Walk into the District Six Museum and look down. The floor is covered with a large map of the neighborhood, and scattered across it in handwriting that ranges from careful to shaky are notes left by former residents. "My house was here." "We lived on this corner." "This is where I grew up." Each annotation marks the spot where someone's life was uprooted by the apartheid government's Group Areas Act, which declared this vibrant, multiracial community a whites-only zone and bulldozed it into rubble. The museum occupies a former Methodist church on Buitenkant Street, a building that survived the demolitions only because it was a place of worship. Since 1994, it has served as the neighborhood's memory - a place where the community that was scattered to the Cape Flats can come back, point to a spot on the floor, and say: I was here.
The District Six Foundation was established in 1989, five years before the end of apartheid, by former residents who refused to let the demolitions be the final word. The museum itself opened in 1994, the year South Africa held its first democratic elections. Its founding was an act of defiance: the apartheid government had spent two decades trying to erase District Six from the map, renaming it Zonnebloem, clearing the land, selling parcels to white buyers. The museum declared that a community is more than its buildings, that identity survives displacement, and that memory is a form of resistance. In 2003, the Netherlands honored the museum with a Prince Claus Award, recognizing its role in preserving cultural heritage against deliberate destruction.
Old street signs salvaged from the demolitions hang on the walls. Photographs show the neighborhood as it was: crowded, colorful, alive with the energy of a community where people of every background lived side by side. Among the most famous former residents was Abdullah Ibrahim, the jazz pianist known internationally as Dollar Brand, whose music carries the rhythms and melodies of the Cape Malay, African, and European cultures that mixed in District Six. The museum displays historical declarations, family photographs, exhibits about the lives of displaced families, and documentation of the demolition itself.
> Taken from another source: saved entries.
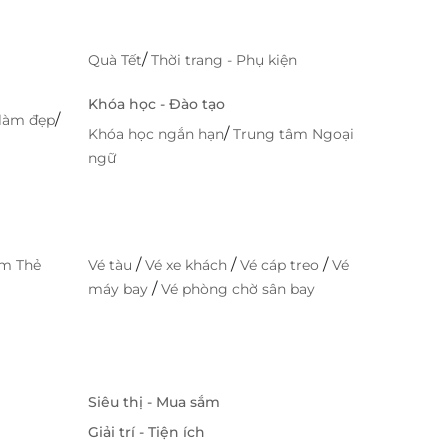
/
Quà Tết
Thời trang - Phụ kiện
Khóa học - Đào tạo
/
làm đẹp
/
Khóa học ngắn hạn
Trung tâm Ngoại
ngữ
/
/
/
im Thẻ
Vé tàu
Vé xe khách
Vé cáp treo
Vé
/
máy bay
Vé phòng chờ sân bay
Siêu thị - Mua sắm
Giải trí - Tiện ích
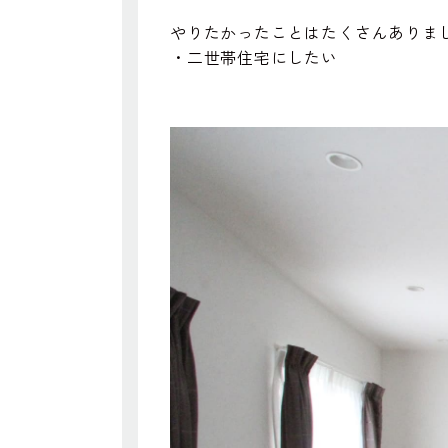
やりたかったことはたくさんありま
・二世帯住宅にしたい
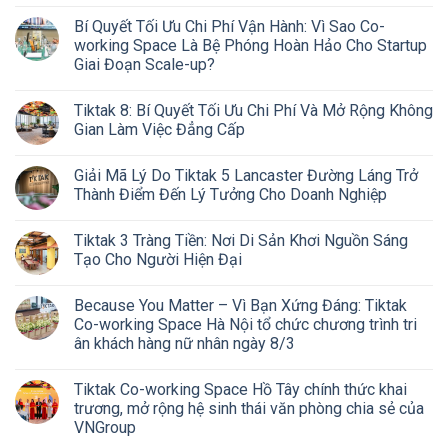
Bí Quyết Tối Ưu Chi Phí Vận Hành: Vì Sao Co-
working Space Là Bệ Phóng Hoàn Hảo Cho Startup
Giai Đoạn Scale-up?
Tiktak 8: Bí Quyết Tối Ưu Chi Phí Và Mở Rộng Không
Gian Làm Việc Đẳng Cấp
Giải Mã Lý Do Tiktak 5 Lancaster Đường Láng Trở
Thành Điểm Đến Lý Tưởng Cho Doanh Nghiệp
Tiktak 3 Tràng Tiền: Nơi Di Sản Khơi Nguồn Sáng
Tạo Cho Người Hiện Đại
Because You Matter – Vì Bạn Xứng Đáng: Tiktak
Co-working Space Hà Nội tổ chức chương trình tri
ân khách hàng nữ nhân ngày 8/3
Tiktak Co-working Space Hồ Tây chính thức khai
trương, mở rộng hệ sinh thái văn phòng chia sẻ của
VNGroup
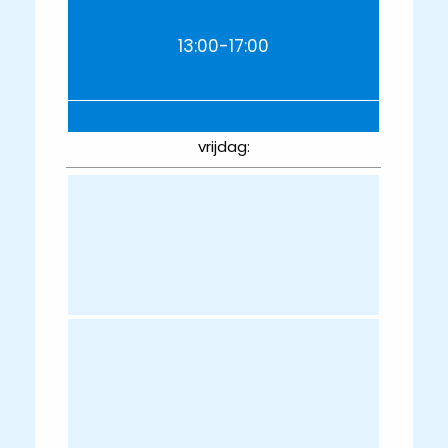
13:00-17:00
vrijdag:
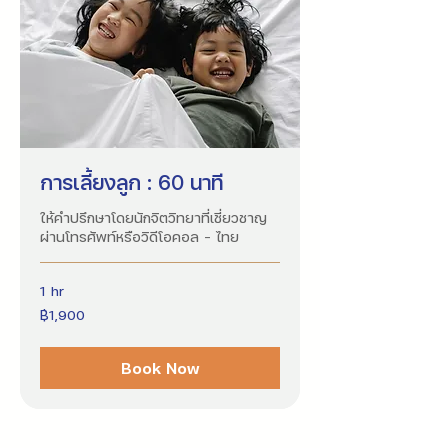
การเลี้ยงลูก : 60 นาที
ให้คำปรึกษาโดยนักจิตวิทยาที่เชี่ยวชาญ
ผ่านโทรศัพท์หรือวิดีโอคอล - ไทย
1 hr
1,900
฿1,900
บาท
ไทย
Book Now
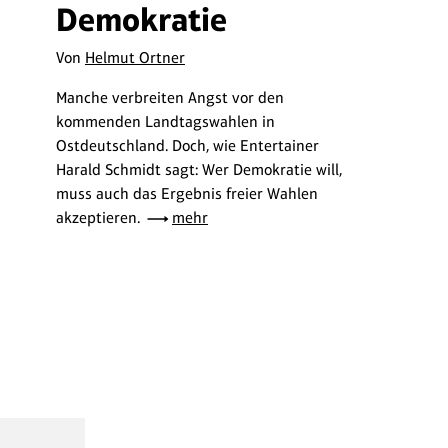
Demokratie
Von
Helmut Ortner
Manche verbreiten Angst vor den
kommenden Landtagswahlen in
Ostdeutschland. Doch, wie Entertainer
Harald Schmidt sagt: Wer Demokratie will,
muss auch das Ergebnis freier Wahlen
akzeptieren.
mehr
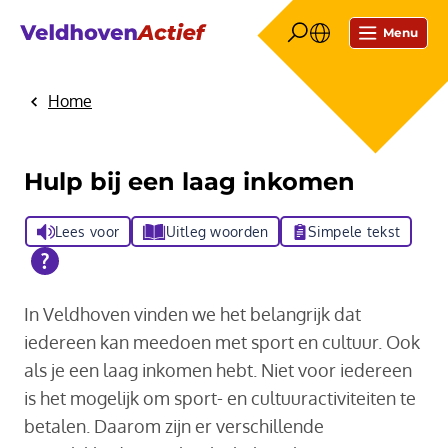
Menu
Home
Hulp bij een laag inkomen
Lees voor
Uitleg woorden
Simpele tekst
In Veldhoven vinden we het belangrijk dat
iedereen kan meedoen met sport en cultuur. Ook
als je een laag inkomen hebt. Niet voor iedereen
is het mogelijk om sport- en cultuuractiviteiten te
betalen. Daarom zijn er verschillende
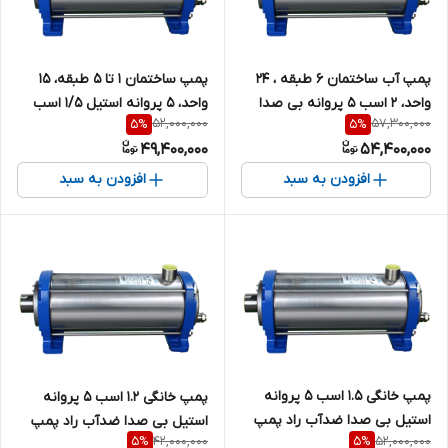
پمپ آب ساختمان ۶ طبقه ، ۲۴
پمپ ساختمان ۱ تا ۵ طبقه، ۱۵
واحد، ۲ اسب ۵ پروانه بی صدا
واحد، ۵ پروانه استیل ۱/۵ اسب
52,000,000
57,300,000
5
%
5
%
استیل ضدآب راد پمپ 9SS05 |
بی صدا ضدآب راد پمپ مدل
49,400,000
54,400,000
سایلنت ( با ورودی و خروجی
5SS05 | سایلنت
تقویت شده )
افزودن به سبد
افزودن به سبد
پمپ خانگی ۱.۵ اسب ۵ پروانه
پمپ خانگی ۱.۲ اسب ۵ پروانه
استیل بی صدا ضدآب راد پمپ
استیل بی صدا ضدآب راد پمپ
42,000,000
52,000,000
5
%
5
%
5SS05 | سایلنت ( با ورودی و
3SS05 | سایلنت ( با ورودی و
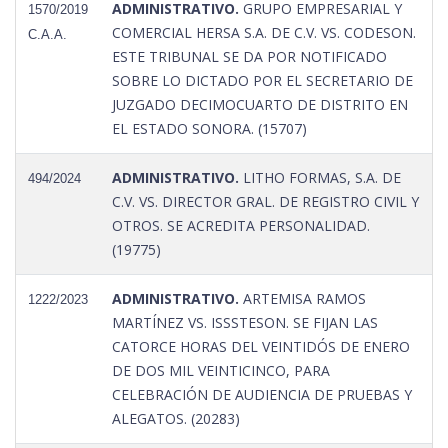
ADMINISTRATIVO.
GRUPO EMPRESARIAL Y
1570/2019
COMERCIAL HERSA S.A. DE C.V. VS. CODESON.
C.A.A.
ESTE TRIBUNAL SE DA POR NOTIFICADO
SOBRE LO DICTADO POR EL SECRETARIO DE
JUZGADO DECIMOCUARTO DE DISTRITO EN
EL ESTADO SONORA. (15707)
ADMINISTRATIVO.
LITHO FORMAS, S.A. DE
494/2024
C.V. VS. DIRECTOR GRAL. DE REGISTRO CIVIL Y
OTROS. SE ACREDITA PERSONALIDAD.
(19775)
ADMINISTRATIVO.
ARTEMISA RAMOS
1222/2023
MARTÍNEZ VS. ISSSTESON. SE FIJAN LAS
CATORCE HORAS DEL VEINTIDÓS DE ENERO
DE DOS MIL VEINTICINCO, PARA
CELEBRACIÓN DE AUDIENCIA DE PRUEBAS Y
ALEGATOS. (20283)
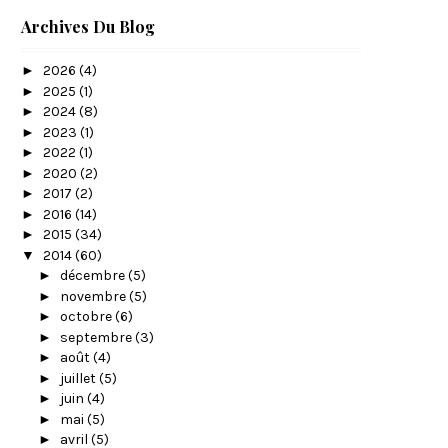
Archives Du Blog
►
2026
(4)
►
2025
(1)
►
2024
(8)
►
2023
(1)
►
2022
(1)
►
2020
(2)
►
2017
(2)
►
2016
(14)
►
2015
(34)
▼
2014
(60)
►
décembre
(5)
►
novembre
(5)
►
octobre
(6)
►
septembre
(3)
►
août
(4)
►
juillet
(5)
►
juin
(4)
►
mai
(5)
►
avril
(5)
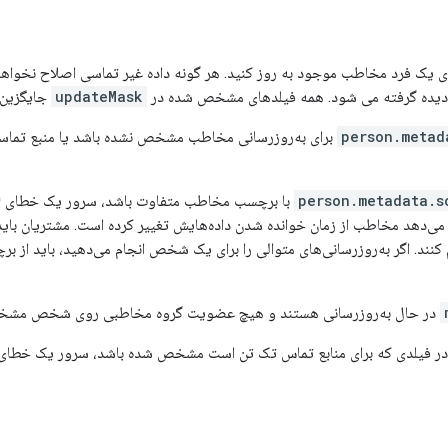
ای یک فرد مخاطب موجود به روز کنید. هر گونه داده غیر تماسی اصلاح نخواه
نادیده گرفته می شود. همه فیلدهای مشخص شده در
updateMask
جایگزین 
person.metad
person.metadata.s
با برچسب مخاطب متفاوت باشد، سرور یک خطای 400 را با دلیل
 می‌دهد مخاطب از زمان خوانده شدن داده‌هایش تغییر کرده است. مشتریان باید
ام کنند. اگر به‌روزرسانی‌های متوالی را برای یک شخص انجام می‌دهید، باید از 
در حال به‌روزرسانی هستند و هیچ عضویت گروه مخاطبی روی شخص مشخص نشده باشد، س
 فیلدی که برای منابع تماس تک تن است مشخص شده باشد، سرور یک خطای 400 برمی‌گرداند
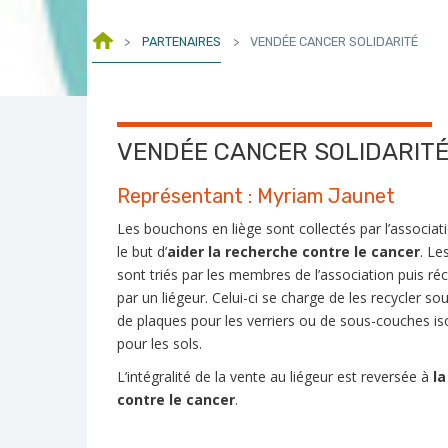
>
PARTENAIRES
>
VENDÉE CANCER SOLIDARITÉ
VENDÉE CANCER SOLIDARIT
Représentant :
Myriam Jaunet
Les bouchons en liège sont collectés par l’associat
le but d’
aider la recherche contre le cancer
.
Les
sont triés par les membres de l’association puis ré
par un liégeur. Celui-ci se charge de les recycler s
de plaques pour les verriers ou de sous-couches is
pour les sols.
L’intégralité de la vente au liégeur est reversée à
la
contre le cancer
.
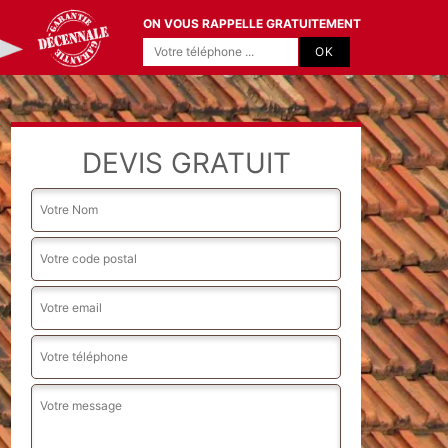
ON VOUS RAPPELLE GRATUITEMENT
DEVIS GRATUIT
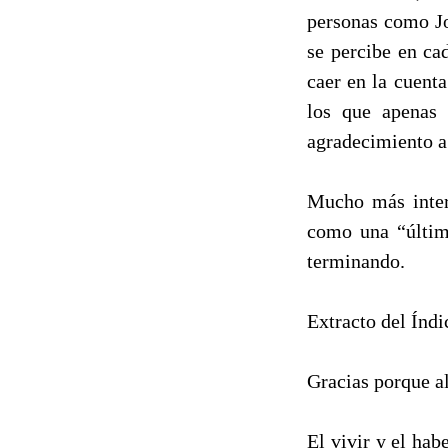
personas como Jo
se percibe en ca
caer en la cuent
los que apenas 
agradecimiento a
Mucho más intere
como una “últim
terminando.
Extracto del Índ
Gracias porque a
El vivir y el habe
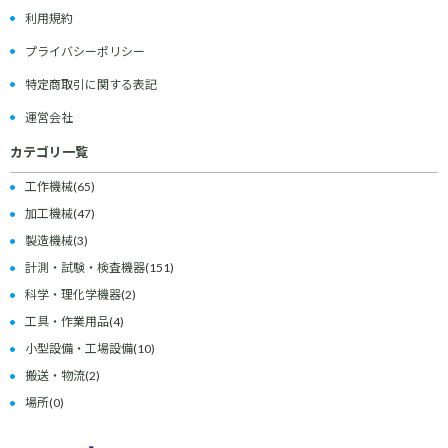
利用規約
プライバシーポリシー
特定商取引に関する表記
運営会社
カテゴリ一覧
工作機械
(65)
加工機械
(47)
製造機械
(3)
計測・試験・検査機器
(151)
科学・理化学機器
(2)
工具・作業用品
(4)
小型設備・工場設備
(10)
搬送・物流
(2)
場所
(0)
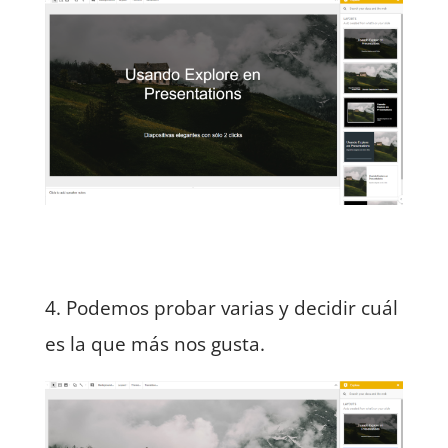
4. Podemos probar varias y decidir cuál
es la que más nos gusta.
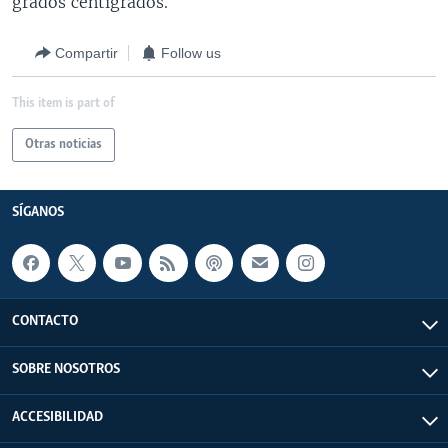
grados centígrados.
Compartir
Follow us
This item is part of
Otras noticias
SÍGANOS
CONTACTO
SOBRE NOSOTROS
ACCESIBILIDAD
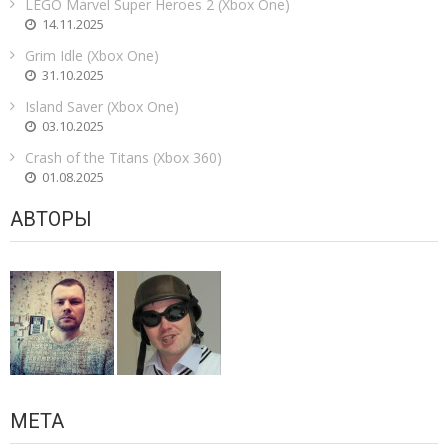
LEGO Marvel Super Heroes 2 (Xbox One)
14.11.2025
Grim Idle (Xbox One)
31.10.2025
Island Saver (Xbox One)
03.10.2025
Crash of the Titans (Xbox 360)
01.08.2025
АВТОРЫ
МЕТА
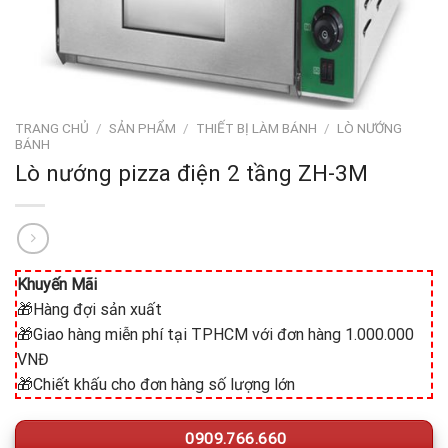
TRANG CHỦ
/
SẢN PHẨM
/
THIẾT BỊ LÀM BÁNH
/
LÒ NƯỚNG
BÁNH
Lò nướng pizza điện 2 tầng ZH-3M
Khuyến Mãi
🎁Hàng đợi sản xuất
🎁Giao hàng miễn phí tại TPHCM với đơn hàng 1.000.000
VNĐ
🎁Chiết khấu cho đơn hàng số lượng lớn
0909.766.660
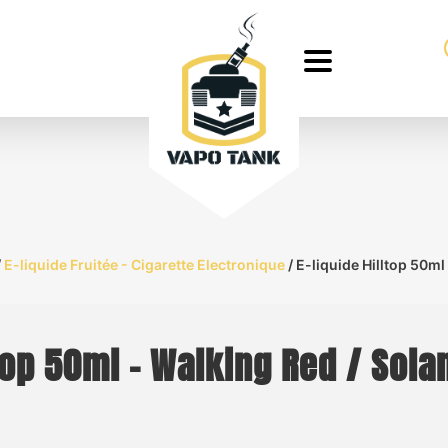
/
E-liquide Fruitée - Cigarette Electronique
/ E-liquide Hilltop 50ml
ltop 50ml – Walking Red / Sola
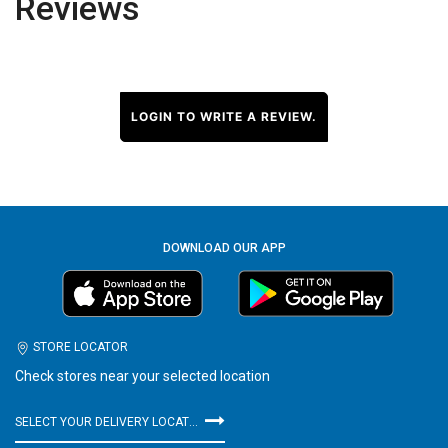
Reviews
LOGIN TO WRITE A REVIEW.
DOWNLOAD OUR APP
STORE LOCATOR
Check stores near your selected location
SELECT YOUR DELIVERY LOCATION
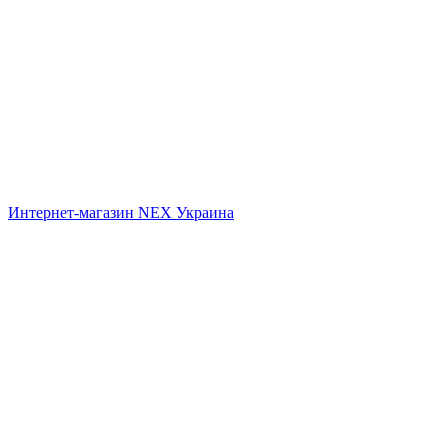
Интернет-магазин NEX Украина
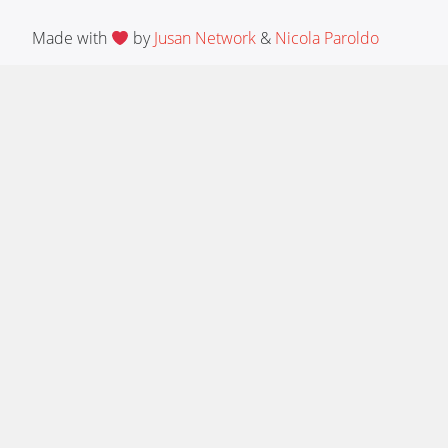
Made with
by
Jusan Network
&
Nicola Paroldo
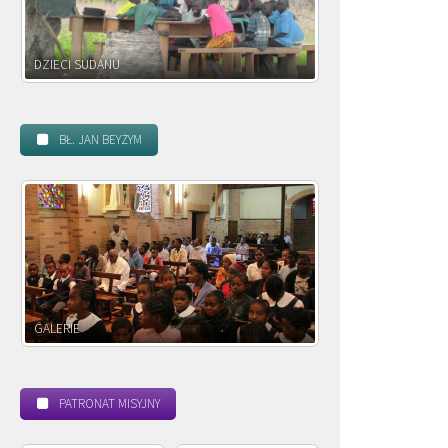
DZIECI ZAMBII
BŁ. JAN BEYZYM
POWOŁANIE MISYJNE
PATRONAT MISYJNY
It does not soften the story. Visitors see the bureaucratic machinery of forced removal - the notices, the orders, the legal language that turned homes into rubble.
The District Six Museum is not a place that locks history behind glass. It runs programs for current residents of the area, working on housing construction, environmental planning, and community arts projects in music, literature, and visual art. Its stated goal is to join people into a community built on respect for dignity, identity, and the coexistence of different races - the very values that apartheid sought to destroy. Former residents return to lead tours, telling visitors stories that no exhibit panel can capture: the smell of a neighbor's cooking, the sound of music drifting from a window, the particular quality of light on a Saturday afternoon in a neighborhood that no longer exists except in the minds of those who lived there.
The floor map remains the museum's most powerful exhibit. It works because it is participatory - former residents are invited to mark where they lived, to write their names and memories directly onto the map. Over the years, the annotations have accumulated into a dense palimpsest of individual grief and collective identity. No two notes are alike. Some are simple addresses. Others are longer, describing a tree, a shop, a view from a window. Together they form a portrait of a community that the apartheid state tried to delete from existence but that persists in handwriting on a museum floor, stubbornly legible, impossible to bulldoze.
The District Six Museum (33.928S, 18.424E) is located on Buitenkant Street in central Cape Town, in a former Methodist church. It sits at the western edge of the District Six area, close to the Cape Town CBD. The largely vacant land of the former District Six neighborhood is visible from altitude as an unusually empty zone between the city center and the lower slopes of Devil's Peak. Cape Town International (FACT/CPT) is approximately 17km to the east. Table Mountain (1,085m) dominates the skyline to the southwest.